Ma a portare le persone in strada non è stata solo la rabbia non reprimibile e giustificata contro le forze di polizia. L’attuale ondata di proteste riflette la gravità della miseria sociale e politica. Negli ultimi anni il paese è stato scosso da una serie di scandali di corruzione. I politici, l’amministrazione e la giustizia sono stati guidati dal nepotismo e dalla corruzione. Allo stesso tempo, la crisi ha colpito la già scossa economia greca in modo particolarmente duro. Come in altri paesi, dopo la turbolenza nei mercati finanziari, i banchieri e i capitalisti miliardari sono stati “supportati” mentre, al contrario, la classe operaia è stata caricata di ulteriori aumenti di tasse. Il fondo pensioni della Grecia è vuoto, i miseri sussidi di sicurezza sociale non bastano né a vivere né a morire. Molti proprietari di casa sono sommersi dai debiti.
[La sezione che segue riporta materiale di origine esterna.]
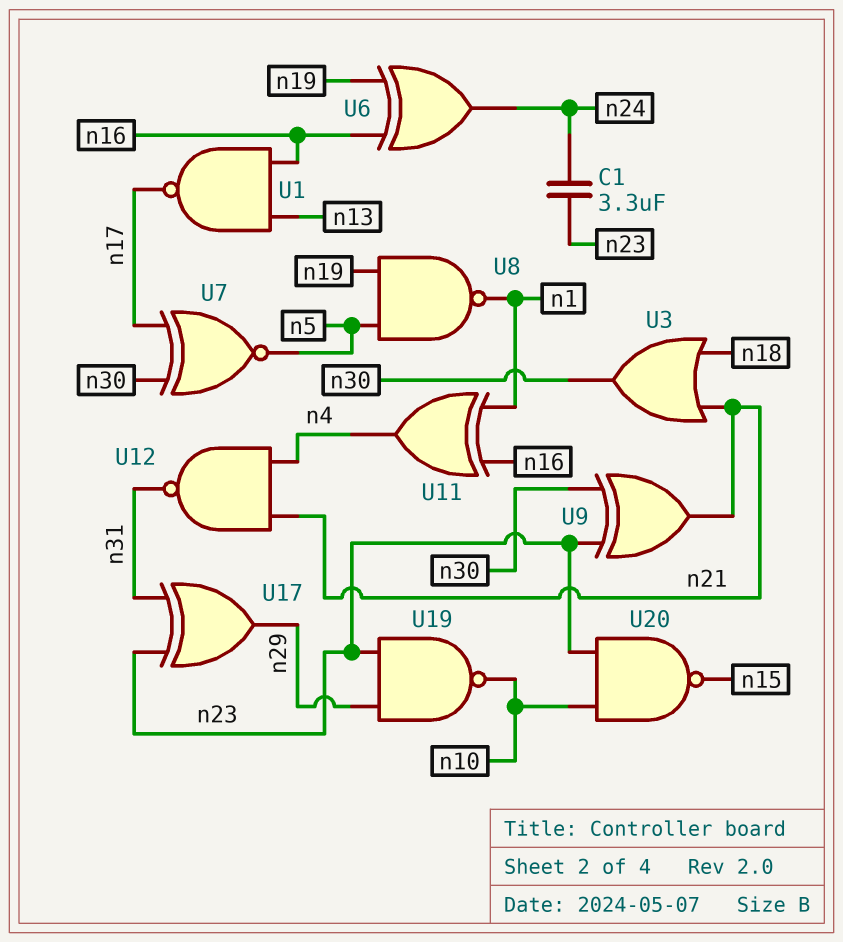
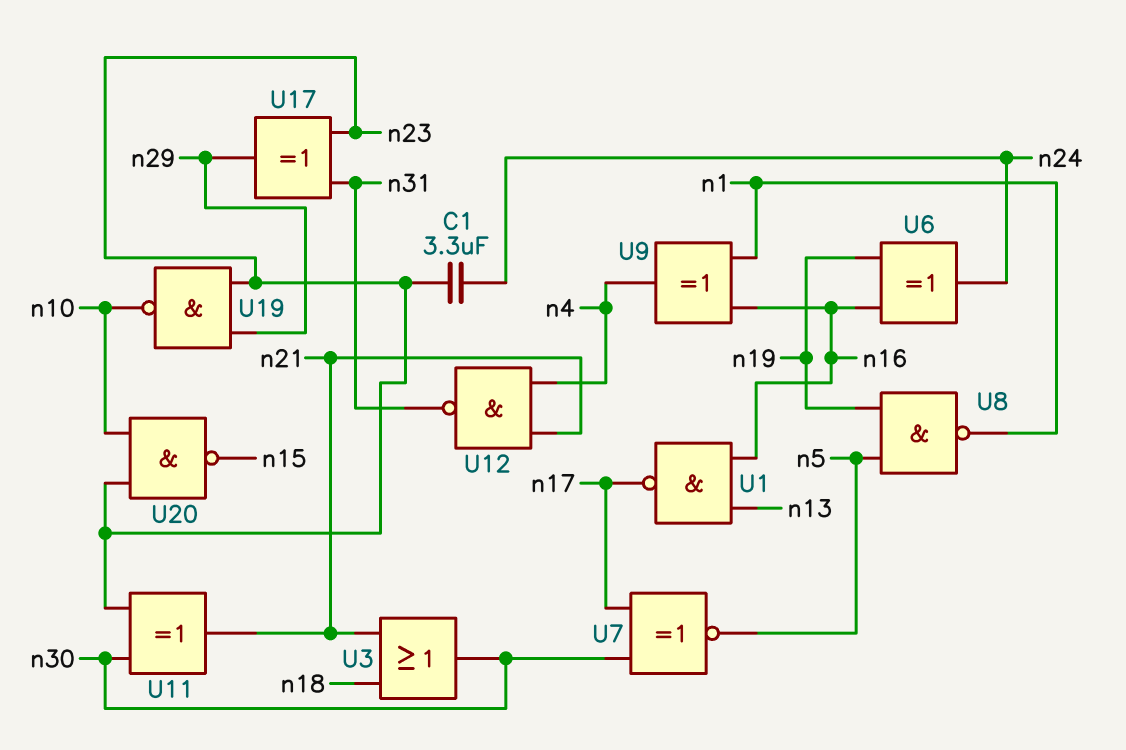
U9: XOR (in n23, in n30, out n21) -> XOR (in n1, in n16, out n4)
U11: XOR (in n1, in n16, out n4) -> XOR (in n23, in n30, out n21)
Si teme che molte persone perderanno presto i loro appartamenti e le loro case, dato che non riusciranno a pagare gli interessi aumentati sul loro debito. Questo colpisce in modo particolarmente duro la generazione più giovane. Molti dei giovani, nonostante la formazione-istruzione, non hanno prospettive di carriera e sono legati alla ruota dell’impiego precario. La condizione della cosiddetta “generazione dei 700 euro” è un problema sulla bocca di tutti.

Prospettive

Dato questo retroterra, la questione era solo di quando e dove la rabbia contro le condizioni sarebbe esplosa. Dopo giorni di continui combattimenti in strada il punto è ora di quali prospettive ci siano davanti. Per quanto importante sia difendersi contro gli attacchi della polizia, e quindi rispondere alla repressione dello stato, di per sé l’incendio di macchine, banche e edifici governativi non offre terreno per una generalizzazione politica delle proteste. A lungo termine difficilmente sarà possibile mantenere l’attuale livello di scontro. Inoltre è da temere che il governo riesca, attraverso la deliberata infiltrazione di provocatori, a far deragliare politicamente il movimento. L’altro pericolo è che la sinistra borghese e i sindacati riescano a prendere il controllo del movimento. Il PASOK, social democratico, così come il Partito Comunista, stalinista, vedono la possibilità di usare l’attuale situazione per i loro propri fini. Essi si stanno unanimemente orientando per nuove elezioni e stanno tentando di fornire una valvola di sfogo, spargendo illusioni nello spettacolo parlamentare. Allo stesso tempo, i sindacati stanno tirando il più possibile il freno, per tenere sotto controllo la situazione e per impedire il risoluto ingresso in campo del nocciolo industriale della classe lavoratrice greca. Molto dipenderà anche da come evolveranno le cose, se cioè i dimostranti riusciranno a mantenere e sviluppare ulteriormente le attività autonome e solidali del movimento contro questi difensori del capitalismo. Con tutti i suoi limiti, l’attuale movimento di protesta è un indicatore incoraggiante del fatto che non tutti gli inganni e truffe del sistema capitalistico saranno ingoiati. Tuttavia, allo stesso tempo, sottolinea pure la necessità della costruzione di una alternativa comunista, una organizzazione che sia, in egual misura, internazionale e internazionalista, e sia in grado di apportare coscienza e prospettive al movimento, e che agisca solamente e interamente sulla linea dell’imperativo: “rovesciare tutti rapporti sociali in cui l’uomo è una essenza svilita, resa schiava, abbandonata, meschina” (Karl Marx, Critica alla filosofia del diritto di Hegel).

Per una società senza classi né frontiere!